De acordo com Diana Moss, presidente do American Antitrust Institute, agricultores que assinam acordos de tecnologia com grandes empresas de biotecnologia agrícola geralmente abrem mão de seus direitos sobre os dados, levando ao que é conhecido como “sistema de cultivo fechado”.

“O sistema de cultivo fechado basicamente diz: Olha, você pode usar apenas produtos da Monsanto. Ou você pode usar apenas os produtos da Dow ” , disse Moss sobre as escolhas dos agricultores para as sementes proprietárias, produtos químicos e tudo mais que andam de mãos dadas com a coleta de dados corporativos. 

Uma vez que os agricultores estão presos a uma empresa que mantém seus dados, tanto agricultores quanto consumidores pagarão preços mais altos, disse Moss:

Isso contribui para uma cadeia de suprimentos agrícola muito, muito frágil”.

Como os riscos podem ser minimizados 

A tecnologia avançada na agricultura não é inerentemente ruim e está pronta para trazer benefícios. Dito isto, surgem problemas quando os humanos não conseguem prever e evitar as consequências não intencionais de seu uso.

“Assim como no setor de tecnologia digital com Facebook, Amazon e Google, trata-se de ter apenas alguns ou um único player dominante com incentivos realmente fortes para usar dados para controlar a concorrência, em detrimento de produtores e consumidores”, disse Moss.  

“O controle de fusões e a forte aplicação antitruste são realmente o ponto de partida para controlar tudo isso.”

FBI alerta aos ataques cibernéticos

No mês passado, o FBI alertou o setor de alimentos e agricultura que os cibercriminosos estão agora cronometrando seus ataques ao setor para coincidir com estações críticas, como plantio e colheita. 

Tais ataques podem aumentar a disposição das vítimas em pagar o resgate, uma vez que qualquer atraso pode resultar em uma colheita não realizada ou estragada. 

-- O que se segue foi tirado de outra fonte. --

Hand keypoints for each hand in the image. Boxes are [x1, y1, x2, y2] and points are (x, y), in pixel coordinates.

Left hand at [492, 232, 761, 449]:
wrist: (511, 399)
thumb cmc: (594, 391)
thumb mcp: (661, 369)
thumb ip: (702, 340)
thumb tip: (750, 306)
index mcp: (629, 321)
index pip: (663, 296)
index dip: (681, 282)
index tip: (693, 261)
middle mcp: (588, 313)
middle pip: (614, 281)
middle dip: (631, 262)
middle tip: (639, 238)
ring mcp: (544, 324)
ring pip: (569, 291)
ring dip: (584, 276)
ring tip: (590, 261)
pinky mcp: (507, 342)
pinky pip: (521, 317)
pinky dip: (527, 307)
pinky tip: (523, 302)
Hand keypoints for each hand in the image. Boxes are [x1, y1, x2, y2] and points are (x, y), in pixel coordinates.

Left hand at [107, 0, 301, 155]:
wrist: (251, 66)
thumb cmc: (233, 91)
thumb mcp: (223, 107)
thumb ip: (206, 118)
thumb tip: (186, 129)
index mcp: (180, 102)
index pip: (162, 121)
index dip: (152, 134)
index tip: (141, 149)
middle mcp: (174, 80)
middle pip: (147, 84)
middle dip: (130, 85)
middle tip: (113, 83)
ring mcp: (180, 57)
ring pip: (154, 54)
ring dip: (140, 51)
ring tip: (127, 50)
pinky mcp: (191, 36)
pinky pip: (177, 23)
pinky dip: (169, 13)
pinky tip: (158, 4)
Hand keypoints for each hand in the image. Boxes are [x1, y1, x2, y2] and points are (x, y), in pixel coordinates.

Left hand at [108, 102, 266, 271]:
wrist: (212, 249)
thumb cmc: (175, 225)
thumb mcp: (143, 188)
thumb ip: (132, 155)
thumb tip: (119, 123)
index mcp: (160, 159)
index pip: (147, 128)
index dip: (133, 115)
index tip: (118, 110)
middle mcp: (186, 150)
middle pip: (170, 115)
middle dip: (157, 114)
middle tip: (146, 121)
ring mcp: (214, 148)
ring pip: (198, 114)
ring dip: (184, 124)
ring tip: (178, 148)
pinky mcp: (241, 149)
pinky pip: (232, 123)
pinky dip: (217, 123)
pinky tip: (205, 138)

O FBI recomendou etapas para evitar ataques cibernéticos: 

  • Backup de dados; 
  • Uso de autenticação multifator;
  • Senhas fortes; 
  • Atualização de software; 
  • Antivírus e antimalware e 
  • Criação de um plano de recuperação.

“Cerca de 50 ataques de malware e ransomware direcionados a fabricantes, processadores e empacotadores de alimentos foram registrados nos últimos dois anos”, disse Tzachor, reconhecendo que nenhum até o momento foi catastrófico. “Isso pode ser atribuído ao fato de ainda não termos delegado muita autonomia às máquinas para administrar nossas fazendas.”